Football experts will tell you not to look at the ball when you break down game film. The key to success is in the individual battles — on the line and in coverage. Fans that focus on the guy with the ball in his hand are missing out on the areas where games are truly won and lost.
Of course, some experts will tell you that the ball is pretty important too.
“If you don’t have a quarterback,” said UNC coach Mack Brown, “you don’t have a chance to win.”
UNC certainly has a quarterback in Drake Maye, who has taken the ACC by storm, winning four ACC Rookie of the Week awards and two ACC Quarterback of the Week awards in six games this season. He outdueled another outstanding quarterback last week in Miami’s Tyler Van Dyke. This week, Brown, Maye and the Tar Heels face Riley Leonard of Duke, another promising passer.
“It seems that everybody’s got a good quarterback now,” Brown said. “That wasn’t the case.”
Brown credits the proliferation of passing camps and quarterback gurus with the rise of the ACC quarterback. He also said that the transfer portal plays a role in making sure that everyone gets a chance to find a place to start.
“Everyone’s got a quarterback,” he repeated. “That’s why so many games are close now. Before, if you didn’t have a good quarterback, you were probably going to get beat. Especially in modern football with so many points being scored, if you can’t score at a high level, you’re probably not going to win.”
So as Brown prepares his Tar Heels for their rivalry game with the Blue Devils and to match wits with Mike Elko — the fifth different Duke head coach he’s faced while at Carolina — he’s spending a great deal of attention on the quarterback position.
Leonard has eight touchdowns on the year, one more than last year’s starter, Gunnar Holmberg, had all season. He’s thrown for 1,312 yards and also rushed for 290 and four scores, making him Duke’s second-leading rusher.
“Duke’s got a guy that’s playing at such a high level,” Brown said of Leonard. “That’s one reason Duke’s so competitive and confident. They’ve got a quarterback that can run and throw it. … He’s big. He’s fast. He’s confident. He can run. When you can do that — nobody (on defense) is responsible for the quarterback unless you have someone shadow him, and then you have to completely change your defense and take someone way, and now you’re defending with 10.”
For a UNC defense that has struggled at times this season, that’s a daunting challenge.

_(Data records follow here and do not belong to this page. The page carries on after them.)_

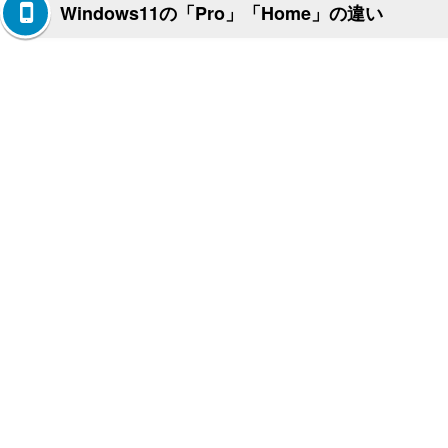
Windows11の「Pro」「Home」の違い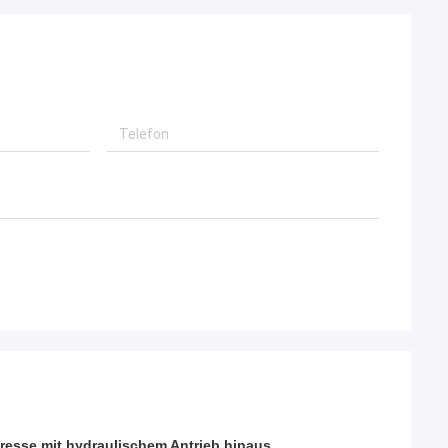
presse mit hydraulischem Antrieb hinaus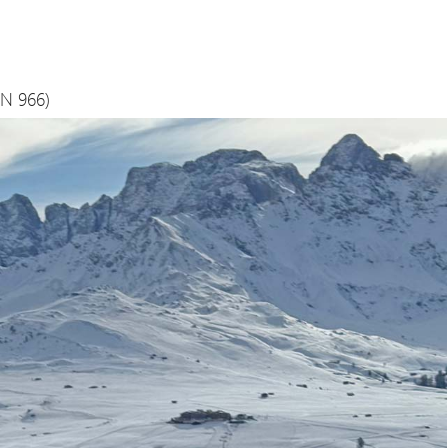
EN 966)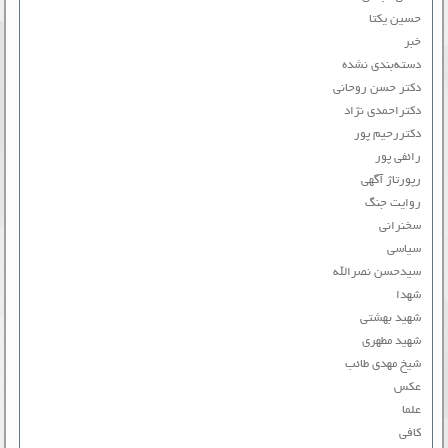
حسین یکتا
خبر
دسته‌بندی نشده
دکتر حسن روحانی
دکتراحمدی نژاد
دکتررحیم پور
رائفی پور
رپورتاژ آگهی
روایت جنگ
سخنرانی
سیاسی
سیدحسن نصرالله
شهدا
شهید بهشتی
شهید مطهری
شیخ مهدی طائب
عکس
علما
کافی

“I think he’s got a great feel for the game,” Carolina defensive coordinator Gene Chizik said of Leonard. “I think when you look at quarterbacks that hurt you with their feet, they just have this sixth sense when they’re back in the pocket and him being able to see windows to escape. … And in the run game, all the different ways that they use him to run the football — quarterback designed, quarterback draws — let everybody get into pass coverage. And it’s kind of delayed quarterback draw, (and he is) really good with that.”
Over in Durham, Elko is looking at a way to solve a very similar defensive puzzle.
“I’ve got a lot of respect for what they are doing over there in Chapel Hill,” he said. “Offensively they are one of the most potent offenses in the country.”
Faced with the prospect of replacing the best quarterback in UNC history — Sam Howell — Maye has responded by topping him in yards per attempt, completion percentage and yards per game in his first half-season as starter. With 308 yards on the ground and three scores, he’s also UNC’s second-leading rusher.
“We’ve got to find a way to get stops,” Elko said. “That is going to involve containing [Maye] and not allowing him to get outside the pocket and create plays with his feet. I think he can do both. When he gets outside the pocket it is not necessarily just the run. I think the first thing is to try to find someone and hit a big pass play. And then if that breaks down, he is able to get out and run the football. We have to find a good plan to contain him and limit his explosives.”
Normally, coaches and players will downplay a compelling quarterback matchup, saying that the two passers don’t actually go up against each other. Elko went in a different direction, however.
“We’ve been through this before with two really good quarterbacks in a game,” he said. “Riley is going to have a little bit of onus on him to kind of match, and he is going to have to do that Saturday and have to play a really good football game for us to have success.”
Regardless of which quarterback has the advantage in the rivalry game, one thing is certain: You won’t want to take your eyes off the ball.